What you need to do:
(1) According to the caliper patent passage, how great must the asymmetry be?
(2) Extend the caliper patent passage, picking up after its final sentence.

Source passage:
I will return to the construction of the term ‘PSB’, but will go first to integer 6 of claim 1.

Integer 6: Each of the stiffening bands has a profile that is asymmetric about a lateral axis of the body when viewed in plan

43.

A further characteristic of a PSB expressly stated in claim 1 is that it must be asymmetric about a lateral axis of the body of the caliper when viewed in plan.

44.

Judge Birss began by pointing out that the asymmetry of the PSB is not to be interpreted with mathematical precision:

“[59] … It is plain that although to a mathematician symmetry and asymmetry may be regarded as absolutes, to a skilled reader of the patent, the expressions are not absolute. This is clear from the passage quoted above from p12 ln26p13 ln5. Some minor asymmetry at a detailed level is acknowledged to be known and irrelevant.”

45.

The passage in the Patent to which the judge referred was discussing the asymmetry of the caliper as a whole, not the PSB, but I take the judge to mean, and I agree, that the skilled person would not interpret the specification to mean that the patentee had absolute asymmetry in mind in either context. The asymmetry must be more than minor.

46.

The judge went on to explain more fully what was meant by the asymmetry of a PSB:

“[65] Thus although it is true that the patent never defines the precise location of ‘the’ lateral axis, there is no practical difficulty in either of the two embodiments depicted. The bands shown are all asymmetric about any lateral axis. I note that the claim uses the indefinite article: ‘a’ lateral axis. In my judgment, if a band is asymmetric about any lateral axis then it will fall within the claim. Conversely if there is a lateral axis about which the band is symmetrical, the band is not within the claim.

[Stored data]
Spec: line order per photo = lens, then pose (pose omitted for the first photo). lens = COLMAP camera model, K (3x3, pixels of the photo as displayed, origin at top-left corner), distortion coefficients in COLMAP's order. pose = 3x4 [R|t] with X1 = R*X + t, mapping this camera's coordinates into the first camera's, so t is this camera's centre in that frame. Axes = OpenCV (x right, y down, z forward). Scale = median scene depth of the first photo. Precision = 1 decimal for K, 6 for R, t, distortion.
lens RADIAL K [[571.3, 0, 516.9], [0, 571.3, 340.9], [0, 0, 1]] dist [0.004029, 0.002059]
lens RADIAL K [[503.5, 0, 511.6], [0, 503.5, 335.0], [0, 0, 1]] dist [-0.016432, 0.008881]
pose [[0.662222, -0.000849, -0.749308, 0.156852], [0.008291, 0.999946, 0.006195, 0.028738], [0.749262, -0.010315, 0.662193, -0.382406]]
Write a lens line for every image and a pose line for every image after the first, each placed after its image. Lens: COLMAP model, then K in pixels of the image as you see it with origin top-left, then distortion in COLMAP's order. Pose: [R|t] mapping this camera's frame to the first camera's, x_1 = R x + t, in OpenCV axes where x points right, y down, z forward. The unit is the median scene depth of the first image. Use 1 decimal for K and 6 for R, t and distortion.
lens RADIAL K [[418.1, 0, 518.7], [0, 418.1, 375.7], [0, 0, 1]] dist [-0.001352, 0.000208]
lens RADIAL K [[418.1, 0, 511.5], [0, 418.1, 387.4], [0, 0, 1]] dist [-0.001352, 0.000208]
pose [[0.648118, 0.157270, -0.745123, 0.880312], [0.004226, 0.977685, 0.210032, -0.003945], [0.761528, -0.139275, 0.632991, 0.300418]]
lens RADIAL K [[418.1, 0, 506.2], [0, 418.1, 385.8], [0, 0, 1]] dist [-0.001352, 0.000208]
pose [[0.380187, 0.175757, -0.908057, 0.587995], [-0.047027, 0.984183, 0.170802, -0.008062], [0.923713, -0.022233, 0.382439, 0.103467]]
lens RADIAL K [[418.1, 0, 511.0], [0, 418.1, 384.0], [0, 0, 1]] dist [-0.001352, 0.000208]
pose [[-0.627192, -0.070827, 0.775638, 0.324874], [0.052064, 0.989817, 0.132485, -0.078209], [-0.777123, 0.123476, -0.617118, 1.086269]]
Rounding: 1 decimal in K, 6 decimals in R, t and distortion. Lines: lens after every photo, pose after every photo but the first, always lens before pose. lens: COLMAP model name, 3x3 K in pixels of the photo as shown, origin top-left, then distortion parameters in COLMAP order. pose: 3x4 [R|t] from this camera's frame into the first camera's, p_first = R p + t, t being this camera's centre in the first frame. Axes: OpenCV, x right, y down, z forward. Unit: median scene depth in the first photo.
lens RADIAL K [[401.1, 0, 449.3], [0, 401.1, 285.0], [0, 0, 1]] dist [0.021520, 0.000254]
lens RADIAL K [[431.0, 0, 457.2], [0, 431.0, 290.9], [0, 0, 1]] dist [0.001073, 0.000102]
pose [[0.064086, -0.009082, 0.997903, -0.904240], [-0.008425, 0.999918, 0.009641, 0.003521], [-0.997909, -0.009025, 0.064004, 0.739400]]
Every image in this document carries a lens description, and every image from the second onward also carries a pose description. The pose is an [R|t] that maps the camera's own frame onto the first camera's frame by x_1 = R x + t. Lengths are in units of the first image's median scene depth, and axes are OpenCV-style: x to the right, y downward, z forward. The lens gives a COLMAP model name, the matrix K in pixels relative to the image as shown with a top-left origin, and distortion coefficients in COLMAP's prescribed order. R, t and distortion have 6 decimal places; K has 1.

Solved tasks:
(1) The asymmetry must be more than minor.

(2)
[66] There was an argument that since the asymmetry is a consequence of the asymmetric torque load, to be relevant the asymmetry had to be enough to affect the torque response or the overall braking efficiency. I do not accept this. No criteria are laid down by the patent in order to make that sort of assessment. The specification is talking about an asymmetric appearance. A visual assessment is required. For the hockey stick shaped bands, the skilled person would have no difficulty seeing the asymmetry referred to and would not be puzzled by the reference to a lateral axis. Even for band 145, one can see that the band has an asymmetrical shape as a result of the offset of the hole towards one end and possibly also the angles of the outer edges. What may make the visual assessment difficult in some cases is that minor asymmetry is not relevant. This is not a practical problem for the caliper in figure 4, is harder but not insurmountable for the caliper in figure 9, but may be more difficult to deal with in other cases.”

47.

I should add a point about what Judge Birss said in his paragraph 65, specifically the penultimate sentence. I think he meant there that if there is no lateral axis about which the band is symmetric, it will fall within integer 6 of the claim. This is then consistent with the final sentence. That, in any event, is how I construe claim 1 and, as I understand it, this is how the claim was construed in the Court of Appeal.

48.

The PSBs which Judge Birss held to be asymmetrical qualified for that description because they had a hockey stick shape. In other words, they extended along the outer edge of the mounting or non-mounting limb and also curved around towards the leading or trailing edge, as the case may be. A hockey stick shaped band could never be symmetrical about any lateral axis of the caliper.

Where a PSB starts and ends

49.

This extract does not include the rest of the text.